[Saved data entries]
##########
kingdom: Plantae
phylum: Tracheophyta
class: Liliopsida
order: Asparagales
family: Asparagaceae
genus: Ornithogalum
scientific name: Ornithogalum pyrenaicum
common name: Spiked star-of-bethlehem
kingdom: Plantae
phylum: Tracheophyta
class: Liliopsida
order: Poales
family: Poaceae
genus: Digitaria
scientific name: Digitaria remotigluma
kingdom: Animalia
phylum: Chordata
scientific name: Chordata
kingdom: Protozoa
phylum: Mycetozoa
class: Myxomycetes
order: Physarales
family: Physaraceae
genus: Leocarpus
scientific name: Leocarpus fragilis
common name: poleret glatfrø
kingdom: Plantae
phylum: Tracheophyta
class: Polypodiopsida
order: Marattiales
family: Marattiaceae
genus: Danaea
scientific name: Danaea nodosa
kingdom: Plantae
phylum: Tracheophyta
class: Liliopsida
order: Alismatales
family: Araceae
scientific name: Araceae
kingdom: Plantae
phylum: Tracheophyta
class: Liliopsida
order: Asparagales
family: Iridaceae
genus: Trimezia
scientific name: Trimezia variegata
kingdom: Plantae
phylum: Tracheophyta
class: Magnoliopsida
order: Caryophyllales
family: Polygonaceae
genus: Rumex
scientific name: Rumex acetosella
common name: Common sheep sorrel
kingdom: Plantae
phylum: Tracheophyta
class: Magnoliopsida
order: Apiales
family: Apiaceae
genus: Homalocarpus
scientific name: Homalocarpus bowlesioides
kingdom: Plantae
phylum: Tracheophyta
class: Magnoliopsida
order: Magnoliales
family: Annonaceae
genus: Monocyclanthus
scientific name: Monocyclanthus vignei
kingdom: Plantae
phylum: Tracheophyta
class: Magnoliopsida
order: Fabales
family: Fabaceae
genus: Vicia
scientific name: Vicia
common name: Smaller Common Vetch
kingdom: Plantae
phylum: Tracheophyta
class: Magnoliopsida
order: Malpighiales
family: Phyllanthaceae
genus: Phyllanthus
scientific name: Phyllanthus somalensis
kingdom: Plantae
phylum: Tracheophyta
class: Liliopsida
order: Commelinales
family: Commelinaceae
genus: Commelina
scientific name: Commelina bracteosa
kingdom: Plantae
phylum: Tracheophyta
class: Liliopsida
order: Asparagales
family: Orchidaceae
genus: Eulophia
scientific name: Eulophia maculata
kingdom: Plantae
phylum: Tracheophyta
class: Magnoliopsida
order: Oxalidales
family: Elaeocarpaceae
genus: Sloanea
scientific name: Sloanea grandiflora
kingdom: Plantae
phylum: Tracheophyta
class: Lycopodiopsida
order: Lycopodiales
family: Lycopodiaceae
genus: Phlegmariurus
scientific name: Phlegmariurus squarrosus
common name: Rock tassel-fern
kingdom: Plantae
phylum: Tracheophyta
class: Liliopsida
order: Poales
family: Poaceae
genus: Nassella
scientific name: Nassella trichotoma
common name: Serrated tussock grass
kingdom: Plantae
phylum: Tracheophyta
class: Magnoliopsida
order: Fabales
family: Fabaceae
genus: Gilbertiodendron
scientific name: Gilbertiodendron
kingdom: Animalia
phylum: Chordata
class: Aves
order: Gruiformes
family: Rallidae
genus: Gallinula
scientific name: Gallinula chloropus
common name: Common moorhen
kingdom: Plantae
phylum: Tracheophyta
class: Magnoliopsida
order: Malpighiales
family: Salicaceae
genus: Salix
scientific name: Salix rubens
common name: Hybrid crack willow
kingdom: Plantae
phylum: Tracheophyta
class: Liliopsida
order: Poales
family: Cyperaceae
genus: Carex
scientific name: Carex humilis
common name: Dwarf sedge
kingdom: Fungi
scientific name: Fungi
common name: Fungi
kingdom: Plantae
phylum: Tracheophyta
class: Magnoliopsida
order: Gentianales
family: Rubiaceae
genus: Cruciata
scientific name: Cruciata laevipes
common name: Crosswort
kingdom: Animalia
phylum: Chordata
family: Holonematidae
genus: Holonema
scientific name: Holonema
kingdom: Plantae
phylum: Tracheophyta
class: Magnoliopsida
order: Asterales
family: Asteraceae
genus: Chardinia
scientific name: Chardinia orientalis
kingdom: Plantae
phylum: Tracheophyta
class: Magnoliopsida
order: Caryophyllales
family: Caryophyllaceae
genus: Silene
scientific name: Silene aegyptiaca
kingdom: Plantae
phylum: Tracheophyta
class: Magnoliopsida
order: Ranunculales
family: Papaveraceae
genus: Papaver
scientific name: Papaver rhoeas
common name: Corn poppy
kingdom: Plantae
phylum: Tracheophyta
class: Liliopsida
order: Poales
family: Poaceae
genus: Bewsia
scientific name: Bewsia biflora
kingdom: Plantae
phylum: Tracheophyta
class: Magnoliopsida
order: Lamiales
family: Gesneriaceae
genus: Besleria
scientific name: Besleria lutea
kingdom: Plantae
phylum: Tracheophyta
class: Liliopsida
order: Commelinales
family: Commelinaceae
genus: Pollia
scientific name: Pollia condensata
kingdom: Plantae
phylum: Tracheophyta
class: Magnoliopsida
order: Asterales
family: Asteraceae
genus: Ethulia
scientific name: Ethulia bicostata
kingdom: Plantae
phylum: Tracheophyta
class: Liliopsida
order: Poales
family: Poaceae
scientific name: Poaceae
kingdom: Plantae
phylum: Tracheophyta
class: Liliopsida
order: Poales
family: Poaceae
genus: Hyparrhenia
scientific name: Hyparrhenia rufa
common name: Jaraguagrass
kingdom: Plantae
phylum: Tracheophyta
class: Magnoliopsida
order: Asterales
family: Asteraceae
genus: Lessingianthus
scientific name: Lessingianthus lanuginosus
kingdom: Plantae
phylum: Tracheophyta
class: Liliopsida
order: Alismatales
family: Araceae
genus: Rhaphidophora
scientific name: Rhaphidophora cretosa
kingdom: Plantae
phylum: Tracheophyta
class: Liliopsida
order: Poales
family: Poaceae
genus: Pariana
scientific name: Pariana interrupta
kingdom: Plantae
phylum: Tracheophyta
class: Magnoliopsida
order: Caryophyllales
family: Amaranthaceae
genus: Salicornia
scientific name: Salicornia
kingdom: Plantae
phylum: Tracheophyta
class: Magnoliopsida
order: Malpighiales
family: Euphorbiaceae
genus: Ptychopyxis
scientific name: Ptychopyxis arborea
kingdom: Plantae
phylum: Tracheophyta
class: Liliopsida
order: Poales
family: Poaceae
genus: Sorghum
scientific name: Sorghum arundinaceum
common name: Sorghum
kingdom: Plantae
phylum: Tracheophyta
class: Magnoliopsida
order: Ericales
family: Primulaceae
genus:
##########
• [Goal]:
Recast the data above as a Markdown table with two columns, Row and Line. Put each line's number under Row and the line itself under Line, and leave out blank lines.

• [Exercise answer]:
| Row | Line |
|---|---|
| 1 | kingdom: Plantae |
| 2 | phylum: Tracheophyta |
| 3 | class: Liliopsida |
| 4 | order: Asparagales |
| 5 | family: Asparagaceae |
| 6 | genus: Ornithogalum |
| 7 | scientific name: Ornithogalum pyrenaicum |
| 8 | common name: Spiked star-of-bethlehem |
| 9 | kingdom: Plantae |
| 10 | phylum: Tracheophyta |
| 11 | class: Liliopsida |
| 12 | order: Poales |
| 13 | family: Poaceae |
| 14 | genus: Digitaria |
| 15 | scientific name: Digitaria remotigluma |
| 16 | kingdom: Animalia |
| 17 | phylum: Chordata |
| 18 | scientific name: Chordata |
| 19 | kingdom: Protozoa |
| 20 | phylum: Mycetozoa |
| 21 | class: Myxomycetes |
| 22 | order: Physarales |
| 23 | family: Physaraceae |
| 24 | genus: Leocarpus |
| 25 | scientific name: Leocarpus fragilis |
| 26 | common name: poleret glatfrø |
| 27 | kingdom: Plantae |
| 28 | phylum: Tracheophyta |
| 29 | class: Polypodiopsida |
| 30 | order: Marattiales |
| 31 | family: Marattiaceae |
| 32 | genus: Danaea |
| 33 | scientific name: Danaea nodosa |
| 34 | kingdom: Plantae |
| 35 | phylum: Tracheophyta |
| 36 | class: Liliopsida |
| 37 | order: Alismatales |
| 38 | family: Araceae |
| 39 | scientific name: Araceae |
| 40 | kingdom: Plantae |
| 41 | phylum: Tracheophyta |
| 42 | class: Liliopsida |
| 43 | order: Asparagales |
| 44 | family: Iridaceae |
| 45 | genus: Trimezia |
| 46 | scientific name: Trimezia variegata |
| 47 | kingdom: Plantae |
| 48 | phylum: Tracheophyta |
| 49 | class: Magnoliopsida |
| 50 | order: Caryophyllales |
| 51 | family: Polygonaceae |
| 52 | genus: Rumex |
| 53 | scientific name: Rumex acetosella |
| 54 | common name: Common sheep sorrel |
| 55 | kingdom: Plantae |
| 56 | phylum: Tracheophyta |
| 57 | class: Magnoliopsida |
| 58 | order: Apiales |
| 59 | family: Apiaceae |
| 60 | genus: Homalocarpus |
| 61 | scientific name: Homalocarpus bowlesioides |
| 62 | kingdom: Plantae |
| 63 | phylum: Tracheophyta |
| 64 | class: Magnoliopsida |
| 65 | order: Magnoliales |
| 66 | family: Annonaceae |
| 67 | genus: Monocyclanthus |
| 68 | scientific name: Monocyclanthus vignei |
| 69 | kingdom: Plantae |
| 70 | phylum: Tracheophyta |
| 71 | class: Magnoliopsida |
| 72 | order: Fabales |
| 73 | family: Fabaceae |
| 74 | genus: Vicia |
| 75 | scientific name: Vicia |
| 76 | common name: Smaller Common Vetch |
| 77 | kingdom: Plantae |
| 78 | phylum: Tracheophyta |
| 79 | class: Magnoliopsida |
| 80 | order: Malpighiales |
| 81 | family: Phyllanthaceae |
| 82 | genus: Phyllanthus |
| 83 | scientific name: Phyllanthus somalensis |
| 84 | kingdom: Plantae |
| 85 | phylum: Tracheophyta |
| 86 | class: Liliopsida |
| 87 | order: Commelinales |
| 88 | family: Commelinaceae |
| 89 | genus: Commelina |
| 90 | scientific name: Commelina bracteosa |
| 91 | kingdom: Plantae |
| 92 | phylum: Tracheophyta |
| 93 | class: Liliopsida |
| 94 | order: Asparagales |
| 95 | family: Orchidaceae |
| 96 | genus: Eulophia |
| 97 | scientific name: Eulophia maculata |
| 98 | kingdom: Plantae |
| 99 | phylum: Tracheophyta |
| 100 | class: Magnoliopsida |
| 101 | order: Oxalidales |
| 102 | family: Elaeocarpaceae |
| 103 | genus: Sloanea |
| 104 | scientific name: Sloanea grandiflora |
| 105 | kingdom: Plantae |
| 106 | phylum: Tracheophyta |
| 107 | class: Lycopodiopsida |
| 108 | order: Lycopodiales |
| 109 | family: Lycopodiaceae |
| 110 | genus: Phlegmariurus |
| 111 | scientific name: Phlegmariurus squarrosus |
| 112 | common name: Rock tassel-fern |
| 113 | kingdom: Plantae |
| 114 | phylum: Tracheophyta |
| 115 | class: Liliopsida |
| 116 | order: Poales |
| 117 | family: Poaceae |
| 118 | genus: Nassella |
| 119 | scientific name: Nassella trichotoma |
| 120 | common name: Serrated tussock grass |
| 121 | kingdom: Plantae |
| 122 | phylum: Tracheophyta |
| 123 | class: Magnoliopsida |
| 124 | order: Fabales |
| 125 | family: Fabaceae |
| 126 | genus: Gilbertiodendron |
| 127 | scientific name: Gilbertiodendron |
| 128 | kingdom: Animalia |
| 129 | phylum: Chordata |
| 130 | class: Aves |
| 131 | order: Gruiformes |
| 132 | family: Rallidae |
| 133 | genus: Gallinula |
| 134 | scientific name: Gallinula chloropus |
| 135 | common name: Common moorhen |
| 136 | kingdom: Plantae |
| 137 | phylum: Tracheophyta |
| 138 | class: Magnoliopsida |
| 139 | order: Malpighiales |
| 140 | family: Salicaceae |
| 141 | genus: Salix |
| 142 | scientific name: Salix rubens |
| 143 | common name: Hybrid crack willow |
| 144 | kingdom: Plantae |
| 145 | phylum: Tracheophyta |
| 146 | class: Liliopsida |
| 147 | order: Poales |
| 148 | family: Cyperaceae |
| 149 | genus: Carex |
| 150 | scientific name: Carex humilis |
| 151 | common name: Dwarf sedge |
| 152 | kingdom: Fungi |
| 153 | scientific name: Fungi |
| 154 | common name: Fungi |
| 155 | kingdom: Plantae |
| 156 | phylum: Tracheophyta |
| 157 | class: Magnoliopsida |
| 158 | order: Gentianales |
| 159 | family: Rubiaceae |
| 160 | genus: Cruciata |
| 161 | scientific name: Cruciata laevipes |
| 162 | common name: Crosswort |
| 163 | kingdom: Animalia |
| 164 | phylum: Chordata |
| 165 | family: Holonematidae |
| 166 | genus: Holonema |
| 167 | scientific name: Holonema |
| 168 | kingdom: Plantae |
| 169 | phylum: Tracheophyta |
| 170 | class: Magnoliopsida |
| 171 | order: Asterales |
| 172 | family: Asteraceae |
| 173 | genus: Chardinia |
| 174 | scientific name: Chardinia orientalis |
| 175 | kingdom: Plantae |
| 176 | phylum: Tracheophyta |
| 177 | class: Magnoliopsida |
| 178 | order: Caryophyllales |
| 179 | family: Caryophyllaceae |
| 180 | genus: Silene |
| 181 | scientific name: Silene aegyptiaca |
| 182 | kingdom: Plantae |
| 183 | phylum: Tracheophyta |
| 184 | class: Magnoliopsida |
| 185 | order: Ranunculales |
| 186 | family: Papaveraceae |
| 187 | genus: Papaver |
| 188 | scientific name: Papaver rhoeas |
| 189 | common name: Corn poppy |
| 190 | kingdom: Plantae |
| 191 | phylum: Tracheophyta |
| 192 | class: Liliopsida |
| 193 | order: Poales |
| 194 | family: Poaceae |
| 195 | genus: Bewsia |
| 196 | scientific name: Bewsia biflora |
| 197 | kingdom: Plantae |
| 198 | phylum: Tracheophyta |
| 199 | class: Magnoliopsida |
| 200 | order: Lamiales |
| 201 | family: Gesneriaceae |
| 202 | genus: Besleria |
| 203 | scientific name: Besleria lutea |
| 204 | kingdom: Plantae |
| 205 | phylum: Tracheophyta |
| 206 | class: Liliopsida |
| 207 | order: Commelinales |
| 208 | family: Commelinaceae |
| 209 | genus: Pollia |
| 210 | scientific name: Pollia condensata |
| 211 | kingdom: Plantae |
| 212 | phylum: Tracheophyta |
| 213 | class: Magnoliopsida |
| 214 | order: Asterales |
| 215 | family: Asteraceae |
| 216 | genus: Ethulia |
| 217 | scientific name: Ethulia bicostata |
| 218 | kingdom: Plantae |
| 219 | phylum: Tracheophyta |
| 220 | class: Liliopsida |
| 221 | order: Poales |
| 222 | family: Poaceae |
| 223 | scientific name: Poaceae |
| 224 | kingdom: Plantae |
| 225 | phylum: Tracheophyta |
| 226 | class: Liliopsida |
| 227 | order: Poales |
| 228 | family: Poaceae |
| 229 | genus: Hyparrhenia |
| 230 | scientific name: Hyparrhenia rufa |
| 231 | common name: Jaraguagrass |
| 232 | kingdom: Plantae |
| 233 | phylum: Tracheophyta |
| 234 | class: Magnoliopsida |
| 235 | order: Asterales |
| 236 | family: Asteraceae |
| 237 | genus: Lessingianthus |
| 238 | scientific name: Lessingianthus lanuginosus |
| 239 | kingdom: Plantae |
| 240 | phylum: Tracheophyta |
| 241 | class: Liliopsida |
| 242 | order: Alismatales |
| 243 | family: Araceae |
| 244 | genus: Rhaphidophora |
| 245 | scientific name: Rhaphidophora cretosa |
| 246 | kingdom: Plantae |
| 247 | phylum: Tracheophyta |
| 248 | class: Liliopsida |
| 249 | order: Poales |
| 250 | family: Poaceae |
| 251 | genus: Pariana |
| 252 | scientific name: Pariana interrupta |
| 253 | kingdom: Plantae |
| 254 | phylum: Tracheophyta |
| 255 | class: Magnoliopsida |
| 256 | order: Caryophyllales |
| 257 | family: Amaranthaceae |
| 258 | genus: Salicornia |
| 259 | scientific name: Salicornia |
| 260 | kingdom: Plantae |
| 261 | phylum: Tracheophyta |
| 262 | class: Magnoliopsida |
| 263 | order: Malpighiales |
| 264 | family: Euphorbiaceae |
| 265 | genus: Ptychopyxis |
| 266 | scientific name: Ptychopyxis arborea |
| 267 | kingdom: Plantae |
| 268 | phylum: Tracheophyta |
| 269 | class: Liliopsida |
| 270 | order: Poales |
| 271 | family: Poaceae |
| 272 | genus: Sorghum |
| 273 | scientific name: Sorghum arundinaceum |
| 274 | common name: Sorghum |
| 275 | kingdom: Plantae |
| 276 | phylum: Tracheophyta |
| 277 | class: Magnoliopsida |
| 278 | order: Ericales |
| 279 | family: Primulaceae |
| 280 | genus: |